Geary had told people he wasn’t happy, he said. Ms Hines had entered a new relationship and Geary at one stage took her phone away to prevent contact with her new boyfriend.
“It’s our belief that John Geary became very, very jealous and went to confront her,” he said.
Det Insp O’Neill explained that Geary had attended horticultural college and was from a decent, high-achieving family. He had limited contact with them since he was 18, but had gone to visit them after Amy’s birth.
He added Geary had previous convictions for larceny, forgery, theft and burglary.
He agreed with Hugh Hartnett SC, defending, that Geary had been treated for depression in the two years before the murders.
Alicia Brough’s mother, Maria Dempsey, then entered the witness box to deliver her family’s victim impact statements. She said they had received their daughter’s ashes on her 21st birthday.
“Losing a child/sibling at the hand of another was devastating, and since her death our family’s lives have been changed for the worse - our children’s innocence has been lost,” she said.
She said she was pregnant when her daughter died and that what should have been a joyous time was a time of grief.
She said she was not able to be the parent to her other children that she wanted to be.
“On one hand I have wanted to be there for my children in the way I had always been. On the other hand I have wanted to escape the reality of my situation to enable me to manage the pain and loss I have felt,” she said.
She said she and her husband, Paul Dempsey, had provided their family with values that promoted compassion, love and honesty.
“As a family we are grieving the loss of not only Alicia, but also the loss of peace and innocence, which we have endeavoured as parents to provide to our children,” she said before also reading statements written by her husband and Alicia’s siblings.
Sarah Hines’s stepfather, Peter Rolfe, said the impact of the murders had been catastrophic and that he would never want another family to go through what his had endured.
“She was our family’s only girl,” he said through tears. “Reece and Amy were our only grandchildren.”
“Their deaths have left me scarred,” he continued.
“I picture her trying to protect her baby,” he said of Ms Hines.
He said he would always feel guilty for introducing her to Geary, suggesting that, had he not, all four would still be alive.
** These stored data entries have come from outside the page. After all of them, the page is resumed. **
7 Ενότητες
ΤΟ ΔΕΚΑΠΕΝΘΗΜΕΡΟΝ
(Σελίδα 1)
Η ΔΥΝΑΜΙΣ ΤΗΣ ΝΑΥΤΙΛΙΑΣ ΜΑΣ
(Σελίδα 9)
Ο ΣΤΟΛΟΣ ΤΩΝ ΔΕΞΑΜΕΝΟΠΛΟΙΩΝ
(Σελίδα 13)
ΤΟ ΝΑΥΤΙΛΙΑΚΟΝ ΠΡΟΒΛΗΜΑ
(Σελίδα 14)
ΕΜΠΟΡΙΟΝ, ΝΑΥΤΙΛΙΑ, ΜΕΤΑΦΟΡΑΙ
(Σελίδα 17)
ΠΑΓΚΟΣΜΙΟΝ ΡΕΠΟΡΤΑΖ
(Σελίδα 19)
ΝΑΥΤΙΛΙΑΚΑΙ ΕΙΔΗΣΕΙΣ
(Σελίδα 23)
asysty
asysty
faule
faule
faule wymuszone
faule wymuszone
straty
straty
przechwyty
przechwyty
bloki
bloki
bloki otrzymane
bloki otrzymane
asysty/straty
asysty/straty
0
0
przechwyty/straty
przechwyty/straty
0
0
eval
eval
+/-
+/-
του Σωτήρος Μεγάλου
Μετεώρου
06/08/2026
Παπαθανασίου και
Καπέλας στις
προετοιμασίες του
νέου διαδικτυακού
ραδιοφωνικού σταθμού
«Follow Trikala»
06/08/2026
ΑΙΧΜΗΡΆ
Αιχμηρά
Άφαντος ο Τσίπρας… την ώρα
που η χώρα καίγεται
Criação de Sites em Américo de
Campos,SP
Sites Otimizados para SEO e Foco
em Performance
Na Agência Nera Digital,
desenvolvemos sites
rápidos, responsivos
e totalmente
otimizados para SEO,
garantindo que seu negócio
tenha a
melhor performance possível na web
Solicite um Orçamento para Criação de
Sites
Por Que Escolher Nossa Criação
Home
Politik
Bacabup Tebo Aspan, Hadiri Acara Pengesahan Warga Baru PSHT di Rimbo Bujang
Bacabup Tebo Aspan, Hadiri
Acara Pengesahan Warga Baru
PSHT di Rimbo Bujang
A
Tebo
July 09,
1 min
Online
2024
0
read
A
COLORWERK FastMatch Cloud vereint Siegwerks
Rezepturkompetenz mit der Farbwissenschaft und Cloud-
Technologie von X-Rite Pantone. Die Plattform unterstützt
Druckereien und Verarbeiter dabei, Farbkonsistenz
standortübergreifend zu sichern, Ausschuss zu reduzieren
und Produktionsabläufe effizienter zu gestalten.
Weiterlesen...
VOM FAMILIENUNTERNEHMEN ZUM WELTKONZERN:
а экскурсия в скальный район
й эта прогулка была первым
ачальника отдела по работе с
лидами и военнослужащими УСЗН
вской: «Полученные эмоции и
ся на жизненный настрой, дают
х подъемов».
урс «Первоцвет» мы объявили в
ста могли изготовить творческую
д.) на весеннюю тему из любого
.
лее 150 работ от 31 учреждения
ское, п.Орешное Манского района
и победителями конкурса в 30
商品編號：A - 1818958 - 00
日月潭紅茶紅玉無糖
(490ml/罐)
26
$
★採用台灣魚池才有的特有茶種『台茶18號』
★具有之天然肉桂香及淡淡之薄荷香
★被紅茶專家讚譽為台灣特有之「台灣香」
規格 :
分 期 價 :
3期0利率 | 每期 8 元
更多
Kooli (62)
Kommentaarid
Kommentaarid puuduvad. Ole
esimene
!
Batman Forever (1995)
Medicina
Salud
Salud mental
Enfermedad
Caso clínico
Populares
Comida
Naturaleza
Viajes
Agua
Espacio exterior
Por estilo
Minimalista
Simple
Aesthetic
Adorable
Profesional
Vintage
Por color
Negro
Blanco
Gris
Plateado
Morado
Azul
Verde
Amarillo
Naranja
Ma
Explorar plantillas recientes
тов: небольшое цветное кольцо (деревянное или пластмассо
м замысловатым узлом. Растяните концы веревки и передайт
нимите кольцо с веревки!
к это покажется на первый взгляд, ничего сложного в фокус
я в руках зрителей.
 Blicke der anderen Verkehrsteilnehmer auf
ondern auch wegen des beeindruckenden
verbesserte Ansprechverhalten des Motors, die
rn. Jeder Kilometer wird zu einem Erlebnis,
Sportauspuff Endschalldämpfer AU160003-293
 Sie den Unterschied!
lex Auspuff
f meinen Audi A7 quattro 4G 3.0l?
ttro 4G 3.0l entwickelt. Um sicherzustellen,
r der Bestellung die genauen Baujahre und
Ms Hines’s godmother, Lou O’Rourke, read a statement on behalf of the dead woman’s mother, Abina Ring, who said that her daughter was the glue that kept the family together.
“The callous murder has had a devastating effect on us,” she said. “We will be forever haunted.”
She said that she had a heart attack late last month following a meeting with gardaí in which she learned the extent of the injuries. She had surgery and will be on medication for the rest of her life.
“The longer the distance from the day of the crime, the harder it gets,” she concluded.
Statements were also read on behalf of Sarah’s brothers, one of whom asked how anyone could be so heartless to kill two young, defenceless children.
Mr Hartnett said his client wished to express his remorse and read a note in which Geary acknowledged destroying two families’ lives.
“I can’t turn back what happened,” he wrote before saying he was truly, deeply very sorry for killing his ‘beautiful daughter’ and the three other victims.
Mr Justice Paul Carney sentenced Geary to the mandatory penalty of life imprisonment on each count. He said that if he endeavoured to make any of those sentences consecutive, another court would set that aside, so he ordered that all four sentences would run concurrently.
“I have no power to specify a minimum term to be served,” he explained.
Geary showed no emotion during the hearing or sentencing, before being led away to begin his life sentence.
Members of both families spoke briefly outside the court to thank the authorities and ask for privacy.